Technology Era’s Effect On Education
“Back in the day,” as my wife likes to say, when she and I were in high school, there were usually only two tracks of study, “Vocational” and “College Prep.”
The descriptive titles may have varied from school to school or era to era, but in any case, the implications were brutally clear:
“College Prep” meant you were smart enough to go to college, and “Vocational” meant you weren’t so smart … or at least your career counselor didn’t think you were.
Actually, being smart or not-so-smart sometimes had little to do with it. It also depended on the stability of your home life; your parents’ expectations and how much value they placed upon reading and academic success; the group of friends you fell in with; your early childhood education; the talent and enthusiasm of your teachers over the years; your achievements in sports or extra curricular activities; and often just dumb luck.
And who doesn’t love a story about the cruel honesty of the teacher who said: “College! You might as well give up on that pipedream right now, Missy.”
And then “Missy,” her determination steeled by anger and hurt feelings, goes on to graduate from college with honors just to prove to that teacher she could.

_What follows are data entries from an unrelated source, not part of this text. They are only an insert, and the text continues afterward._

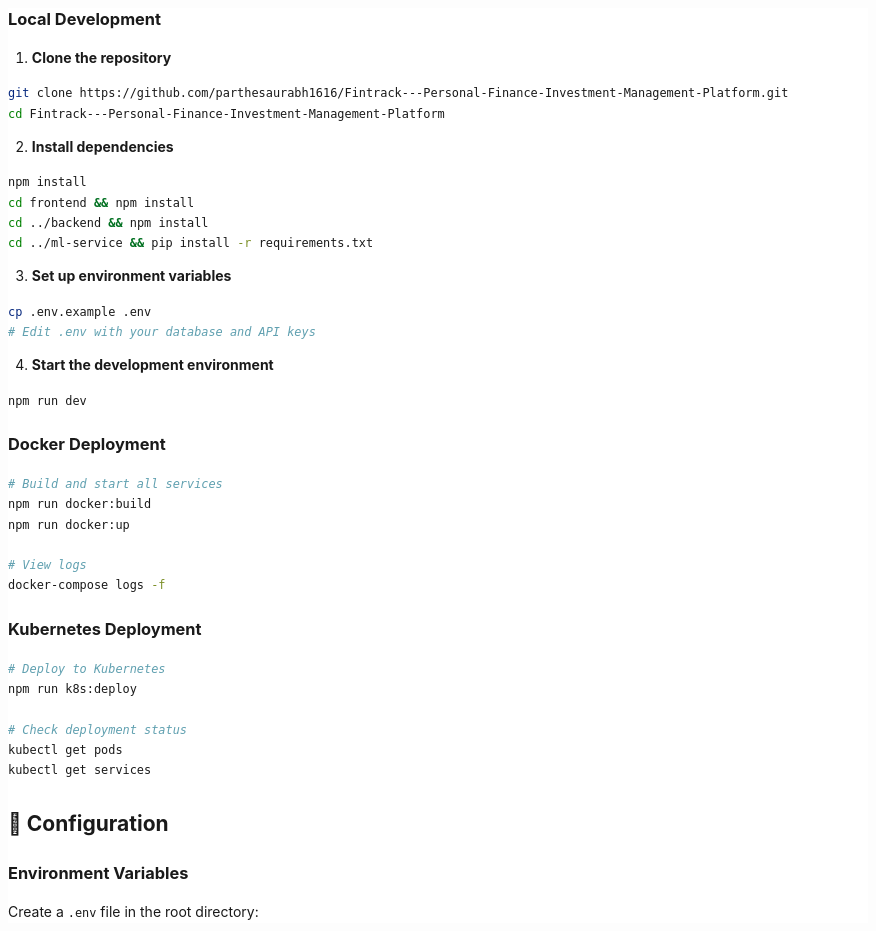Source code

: ### Local Development

1. **Clone the repository**
```bash
git clone https://github.com/parthesaurabh1616/Fintrack---Personal-Finance-Investment-Management-Platform.git
cd Fintrack---Personal-Finance-Investment-Management-Platform
```

2. **Install dependencies**
```bash
npm install
cd frontend && npm install
cd ../backend && npm install
cd ../ml-service && pip install -r requirements.txt
```

3. **Set up environment variables**
```bash
cp .env.example .env
# Edit .env with your database and API keys
```

4. **Start the development environment**
```bash
npm run dev
```

### Docker Deployment

```bash
# Build and start all services
npm run docker:build
npm run docker:up

# View logs
docker-compose logs -f
```

### Kubernetes Deployment

```bash
# Deploy to Kubernetes
npm run k8s:deploy

# Check deployment status
kubectl get pods
kubectl get services
```

## 🔧 Configuration

### Environment Variables

Create a `.env` file in the root directory:
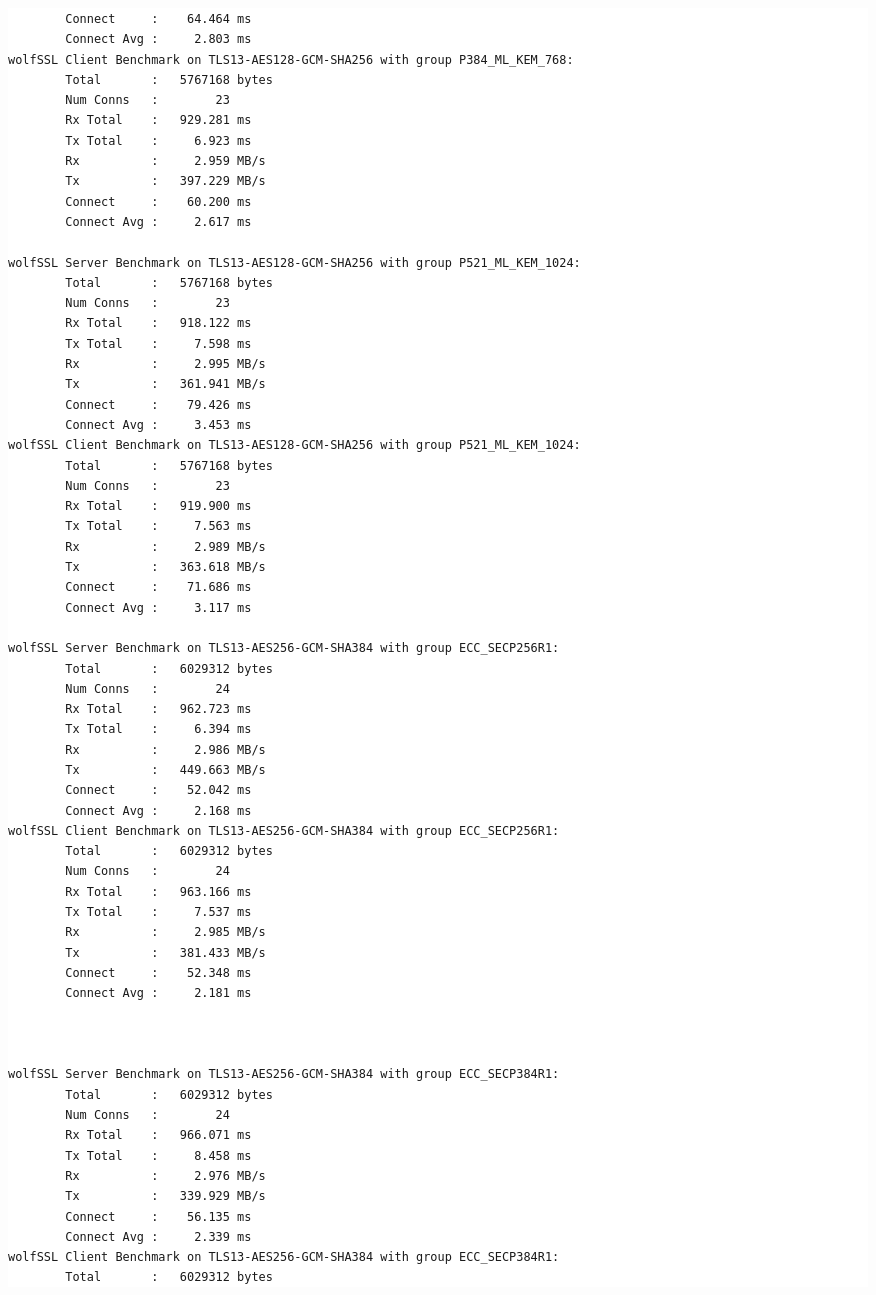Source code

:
 ```text
        Connect     :    64.464 ms
        Connect Avg :     2.803 ms
wolfSSL Client Benchmark on TLS13-AES128-GCM-SHA256 with group P384_ML_KEM_768:
        Total       :   5767168 bytes
        Num Conns   :        23
        Rx Total    :   929.281 ms
        Tx Total    :     6.923 ms
        Rx          :     2.959 MB/s
        Tx          :   397.229 MB/s
        Connect     :    60.200 ms
        Connect Avg :     2.617 ms

wolfSSL Server Benchmark on TLS13-AES128-GCM-SHA256 with group P521_ML_KEM_1024:
        Total       :   5767168 bytes
        Num Conns   :        23
        Rx Total    :   918.122 ms
        Tx Total    :     7.598 ms
        Rx          :     2.995 MB/s
        Tx          :   361.941 MB/s
        Connect     :    79.426 ms
        Connect Avg :     3.453 ms
wolfSSL Client Benchmark on TLS13-AES128-GCM-SHA256 with group P521_ML_KEM_1024:
        Total       :   5767168 bytes
        Num Conns   :        23
        Rx Total    :   919.900 ms
        Tx Total    :     7.563 ms
        Rx          :     2.989 MB/s
        Tx          :   363.618 MB/s
        Connect     :    71.686 ms
        Connect Avg :     3.117 ms

wolfSSL Server Benchmark on TLS13-AES256-GCM-SHA384 with group ECC_SECP256R1:
        Total       :   6029312 bytes
        Num Conns   :        24
        Rx Total    :   962.723 ms
        Tx Total    :     6.394 ms
        Rx          :     2.986 MB/s
        Tx          :   449.663 MB/s
        Connect     :    52.042 ms
        Connect Avg :     2.168 ms
wolfSSL Client Benchmark on TLS13-AES256-GCM-SHA384 with group ECC_SECP256R1:
        Total       :   6029312 bytes
        Num Conns   :        24
        Rx Total    :   963.166 ms
        Tx Total    :     7.537 ms
        Rx          :     2.985 MB/s
        Tx          :   381.433 MB/s
        Connect     :    52.348 ms
        Connect Avg :     2.181 ms



wolfSSL Server Benchmark on TLS13-AES256-GCM-SHA384 with group ECC_SECP384R1:
        Total       :   6029312 bytes
        Num Conns   :        24
        Rx Total    :   966.071 ms
        Tx Total    :     8.458 ms
        Rx          :     2.976 MB/s
        Tx          :   339.929 MB/s
        Connect     :    56.135 ms
        Connect Avg :     2.339 ms
wolfSSL Client Benchmark on TLS13-AES256-GCM-SHA384 with group ECC_SECP384R1:
        Total       :   6029312 bytes
```
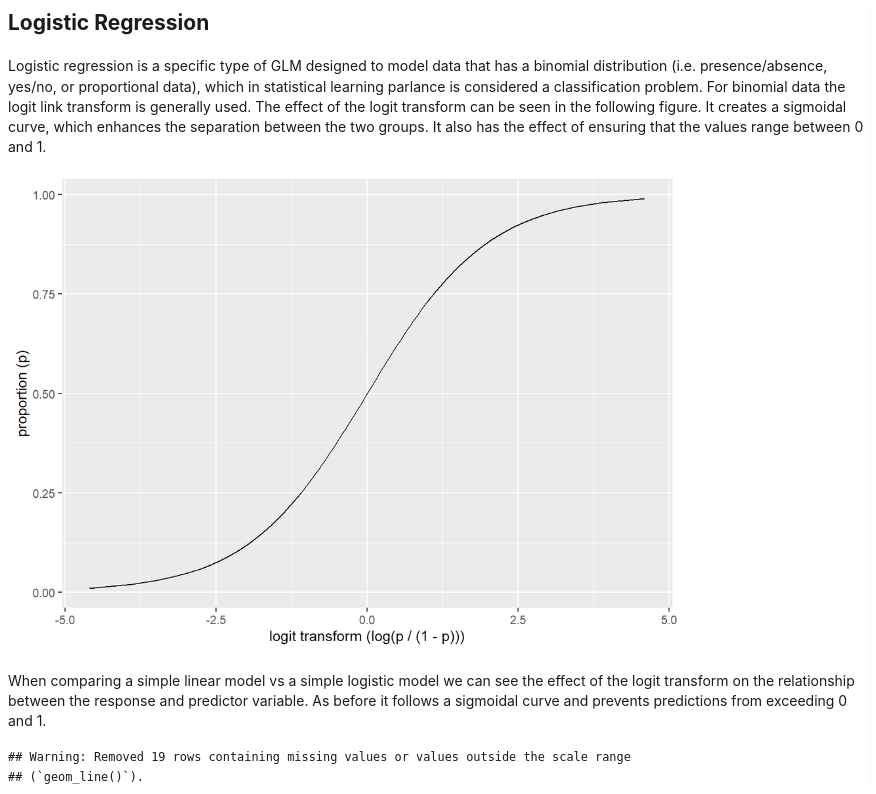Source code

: ## Logistic Regression

Logistic regression is a specific type of GLM designed to model data that has a binomial distribution (i.e. presence/absence, yes/no, or proportional data), which in statistical learning parlance is considered a classification problem. For binomial data the logit link transform is generally used. The effect of the logit transform can be seen in the following figure. It creates a sigmoidal curve, which enhances the separation between the two groups. It also has the effect of ensuring that the values range between 0 and 1.


<img src="005-glm_files/figure-html/logit-function-1.png" width="672" />

When comparing a simple linear model vs a simple logistic model we can see the effect of the logit transform on the relationship between the response and predictor variable. As before it follows a sigmoidal curve and prevents predictions from exceeding 0 and 1.


```
## Warning: Removed 19 rows containing missing values or values outside the scale range
## (`geom_line()`).
```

This past weekend, my eyes were blown open by how much things have changed.
As my eldest son in Kamuela on Hawaii island completed the most critical stage of his midlife career change (from teaching to nursing) by achieving his associate degree in nursing from UHHilo — with honors, no less! — I was so proud of him and his family (his wife and two boys had to take up the slack these past two years).

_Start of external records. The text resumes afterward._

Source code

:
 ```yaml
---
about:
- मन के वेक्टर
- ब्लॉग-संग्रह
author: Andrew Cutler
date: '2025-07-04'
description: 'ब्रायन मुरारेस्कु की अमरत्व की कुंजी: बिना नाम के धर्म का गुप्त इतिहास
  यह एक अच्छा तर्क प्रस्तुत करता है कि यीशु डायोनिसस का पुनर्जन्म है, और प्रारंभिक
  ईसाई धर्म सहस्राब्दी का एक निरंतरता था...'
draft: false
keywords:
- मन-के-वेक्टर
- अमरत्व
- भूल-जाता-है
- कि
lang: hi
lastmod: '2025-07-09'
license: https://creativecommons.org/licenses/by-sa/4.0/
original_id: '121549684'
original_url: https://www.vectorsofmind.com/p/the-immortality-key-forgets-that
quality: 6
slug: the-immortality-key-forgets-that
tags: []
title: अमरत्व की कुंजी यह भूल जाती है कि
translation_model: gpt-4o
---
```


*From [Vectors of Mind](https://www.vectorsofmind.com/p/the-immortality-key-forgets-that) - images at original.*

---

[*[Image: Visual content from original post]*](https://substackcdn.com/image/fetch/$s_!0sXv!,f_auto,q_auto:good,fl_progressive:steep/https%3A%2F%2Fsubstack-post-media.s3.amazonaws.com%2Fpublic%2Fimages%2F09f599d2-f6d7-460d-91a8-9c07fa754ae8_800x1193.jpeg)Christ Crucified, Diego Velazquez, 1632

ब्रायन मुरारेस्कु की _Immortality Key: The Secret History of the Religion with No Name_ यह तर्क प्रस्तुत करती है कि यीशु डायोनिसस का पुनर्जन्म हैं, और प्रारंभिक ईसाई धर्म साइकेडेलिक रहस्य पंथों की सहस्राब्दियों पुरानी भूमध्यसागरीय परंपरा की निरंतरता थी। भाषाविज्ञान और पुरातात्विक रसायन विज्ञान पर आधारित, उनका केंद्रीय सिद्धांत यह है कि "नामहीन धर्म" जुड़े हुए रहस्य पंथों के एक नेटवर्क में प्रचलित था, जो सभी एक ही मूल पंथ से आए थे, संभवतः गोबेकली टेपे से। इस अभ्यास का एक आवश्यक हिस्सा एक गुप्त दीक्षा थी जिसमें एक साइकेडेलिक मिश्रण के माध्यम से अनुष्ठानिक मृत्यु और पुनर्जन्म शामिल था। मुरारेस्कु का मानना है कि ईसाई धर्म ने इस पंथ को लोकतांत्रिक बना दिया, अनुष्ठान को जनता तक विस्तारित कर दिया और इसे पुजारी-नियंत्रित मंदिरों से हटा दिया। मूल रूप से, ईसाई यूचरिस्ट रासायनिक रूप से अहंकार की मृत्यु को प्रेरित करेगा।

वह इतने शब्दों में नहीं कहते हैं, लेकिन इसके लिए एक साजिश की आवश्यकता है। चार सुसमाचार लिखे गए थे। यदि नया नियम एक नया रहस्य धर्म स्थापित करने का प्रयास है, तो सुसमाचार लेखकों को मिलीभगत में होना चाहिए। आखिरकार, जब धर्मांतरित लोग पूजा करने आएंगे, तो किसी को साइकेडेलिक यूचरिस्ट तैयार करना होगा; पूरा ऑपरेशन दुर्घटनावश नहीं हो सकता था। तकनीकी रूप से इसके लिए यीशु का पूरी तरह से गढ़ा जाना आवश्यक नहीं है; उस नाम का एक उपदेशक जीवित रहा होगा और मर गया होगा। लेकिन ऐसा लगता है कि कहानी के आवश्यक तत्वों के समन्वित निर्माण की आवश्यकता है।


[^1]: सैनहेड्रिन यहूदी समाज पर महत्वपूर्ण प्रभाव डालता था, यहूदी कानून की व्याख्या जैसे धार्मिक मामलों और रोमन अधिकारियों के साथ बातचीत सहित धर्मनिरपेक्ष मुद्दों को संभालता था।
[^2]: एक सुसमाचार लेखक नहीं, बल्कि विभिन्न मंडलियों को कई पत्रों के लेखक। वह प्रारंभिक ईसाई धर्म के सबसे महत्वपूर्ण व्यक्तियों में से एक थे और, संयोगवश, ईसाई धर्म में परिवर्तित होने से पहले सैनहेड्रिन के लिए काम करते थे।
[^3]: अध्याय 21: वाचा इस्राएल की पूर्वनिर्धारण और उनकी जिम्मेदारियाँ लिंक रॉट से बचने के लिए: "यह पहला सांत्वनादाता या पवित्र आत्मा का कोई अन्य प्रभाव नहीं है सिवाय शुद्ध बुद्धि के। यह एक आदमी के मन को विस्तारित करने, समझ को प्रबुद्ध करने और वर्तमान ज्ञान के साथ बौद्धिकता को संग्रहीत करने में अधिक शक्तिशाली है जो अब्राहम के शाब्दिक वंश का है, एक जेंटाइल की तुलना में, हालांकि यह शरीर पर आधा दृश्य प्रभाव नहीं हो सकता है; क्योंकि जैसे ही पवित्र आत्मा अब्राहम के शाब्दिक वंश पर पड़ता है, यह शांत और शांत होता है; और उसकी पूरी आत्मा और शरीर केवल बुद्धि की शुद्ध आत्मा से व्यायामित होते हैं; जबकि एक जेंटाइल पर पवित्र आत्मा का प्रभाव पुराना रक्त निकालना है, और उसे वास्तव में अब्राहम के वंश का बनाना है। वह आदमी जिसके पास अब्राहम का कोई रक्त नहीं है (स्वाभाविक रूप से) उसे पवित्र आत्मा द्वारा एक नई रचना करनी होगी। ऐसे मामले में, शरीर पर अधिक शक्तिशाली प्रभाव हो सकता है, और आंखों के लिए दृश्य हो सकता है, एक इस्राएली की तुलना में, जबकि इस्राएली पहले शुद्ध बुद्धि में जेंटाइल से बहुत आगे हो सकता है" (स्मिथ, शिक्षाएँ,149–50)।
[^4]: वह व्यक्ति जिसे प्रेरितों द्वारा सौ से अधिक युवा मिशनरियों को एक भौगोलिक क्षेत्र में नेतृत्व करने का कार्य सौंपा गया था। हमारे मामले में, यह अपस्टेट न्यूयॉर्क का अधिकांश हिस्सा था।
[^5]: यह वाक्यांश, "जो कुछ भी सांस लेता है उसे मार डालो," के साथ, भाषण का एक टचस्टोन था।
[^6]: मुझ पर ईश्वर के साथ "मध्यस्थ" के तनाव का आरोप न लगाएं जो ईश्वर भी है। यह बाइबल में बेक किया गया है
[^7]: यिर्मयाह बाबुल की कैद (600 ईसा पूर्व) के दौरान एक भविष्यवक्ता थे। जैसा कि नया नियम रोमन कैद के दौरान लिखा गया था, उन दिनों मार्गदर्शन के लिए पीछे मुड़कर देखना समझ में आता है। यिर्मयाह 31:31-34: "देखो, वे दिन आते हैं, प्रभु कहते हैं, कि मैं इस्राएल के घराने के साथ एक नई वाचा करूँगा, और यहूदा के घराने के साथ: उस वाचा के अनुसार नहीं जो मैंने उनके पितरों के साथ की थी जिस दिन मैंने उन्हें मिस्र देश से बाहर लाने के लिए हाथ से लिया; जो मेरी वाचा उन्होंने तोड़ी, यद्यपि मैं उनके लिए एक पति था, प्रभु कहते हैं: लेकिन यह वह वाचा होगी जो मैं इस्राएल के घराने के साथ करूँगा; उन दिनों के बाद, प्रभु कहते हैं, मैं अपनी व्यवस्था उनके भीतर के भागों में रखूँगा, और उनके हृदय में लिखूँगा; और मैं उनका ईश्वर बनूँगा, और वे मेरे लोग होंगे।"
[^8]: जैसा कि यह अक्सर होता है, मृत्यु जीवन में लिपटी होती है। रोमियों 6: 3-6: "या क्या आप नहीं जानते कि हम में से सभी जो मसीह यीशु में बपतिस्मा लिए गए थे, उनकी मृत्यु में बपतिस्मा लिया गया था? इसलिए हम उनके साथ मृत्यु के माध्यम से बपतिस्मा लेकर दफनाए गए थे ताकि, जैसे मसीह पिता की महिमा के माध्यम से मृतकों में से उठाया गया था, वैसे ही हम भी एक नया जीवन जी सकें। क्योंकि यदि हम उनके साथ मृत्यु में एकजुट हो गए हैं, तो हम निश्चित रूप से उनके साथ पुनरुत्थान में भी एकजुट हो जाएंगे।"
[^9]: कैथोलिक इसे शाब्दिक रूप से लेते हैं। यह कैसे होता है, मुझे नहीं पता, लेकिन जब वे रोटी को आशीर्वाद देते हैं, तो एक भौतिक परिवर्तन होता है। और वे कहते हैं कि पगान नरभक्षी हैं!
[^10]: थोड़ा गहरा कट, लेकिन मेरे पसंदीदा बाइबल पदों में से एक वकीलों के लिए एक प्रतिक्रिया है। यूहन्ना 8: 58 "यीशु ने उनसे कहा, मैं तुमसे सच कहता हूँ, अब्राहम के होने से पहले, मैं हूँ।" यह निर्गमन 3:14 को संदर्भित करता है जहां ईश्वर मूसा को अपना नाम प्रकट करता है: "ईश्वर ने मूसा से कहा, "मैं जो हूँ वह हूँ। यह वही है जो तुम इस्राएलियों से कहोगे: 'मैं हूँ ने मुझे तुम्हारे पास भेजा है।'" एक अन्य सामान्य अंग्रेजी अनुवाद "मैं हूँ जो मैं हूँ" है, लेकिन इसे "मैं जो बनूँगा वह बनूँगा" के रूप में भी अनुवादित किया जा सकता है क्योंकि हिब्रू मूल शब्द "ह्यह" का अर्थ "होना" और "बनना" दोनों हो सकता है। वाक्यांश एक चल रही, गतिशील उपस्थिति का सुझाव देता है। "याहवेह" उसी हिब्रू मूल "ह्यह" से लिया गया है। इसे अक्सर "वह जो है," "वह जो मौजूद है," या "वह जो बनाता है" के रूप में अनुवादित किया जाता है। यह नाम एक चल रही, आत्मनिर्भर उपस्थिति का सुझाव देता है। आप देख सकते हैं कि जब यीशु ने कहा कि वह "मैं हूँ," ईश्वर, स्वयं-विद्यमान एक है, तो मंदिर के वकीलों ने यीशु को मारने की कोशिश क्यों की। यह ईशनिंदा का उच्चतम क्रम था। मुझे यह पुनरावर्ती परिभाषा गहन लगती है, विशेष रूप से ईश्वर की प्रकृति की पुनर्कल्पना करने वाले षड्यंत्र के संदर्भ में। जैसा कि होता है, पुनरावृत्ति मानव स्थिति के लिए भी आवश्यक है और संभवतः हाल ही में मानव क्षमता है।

There was no way I could not attend that graduation ceremony held in the same venue as Merrie Monarch.
Not only were there the long-winded letters of “congratulations” from state politicians (how they drone on), but also students were awarded not only associate degrees in nursing, but also in automotive mechanics and technology, electrical installations and maintenance technology, business technology, marketing, culinary arts (the teaching staff all wore their tall, white chef hats), accounting, hospitality and tourism, electronics technology, auto-body repair and painting, Hawaiian lifestyles, agroforestry management, administration of justice, information technology, fire science and early childhood education.
Technology has changed the complexion of what used to be simple, mundane areas of our lives.
Remember when you could look under the hood of your car and see the ground? Probably no other body of knowledge and the associated “diagnostic” skills (aka trouble- shooting) have changed as much as automotive technology and mechanics — a metaphor for the constantly increasing technology in all spheres.
And what better place than Hawaii to have a depth of knowledge in hospitality and tourism? That expertise economic sustenance. The same could be said for culinary arts, a more defined aspect of the hospitality business.
Administration of justice and fire science will make for a more capable and professional corps of first responders, to everyones benefit.
Gone are the days when the choice was between “College Prep” and “Vocational” (wood shop, typing, auto mechanics and body repair). In the technological society in which we now thrive, the ol’ hollow excuse, “I woulda gotten into MIT (or Princeton or Harvard) if my shop teacher hadn’t had it in for me” may be getting more believable all the time.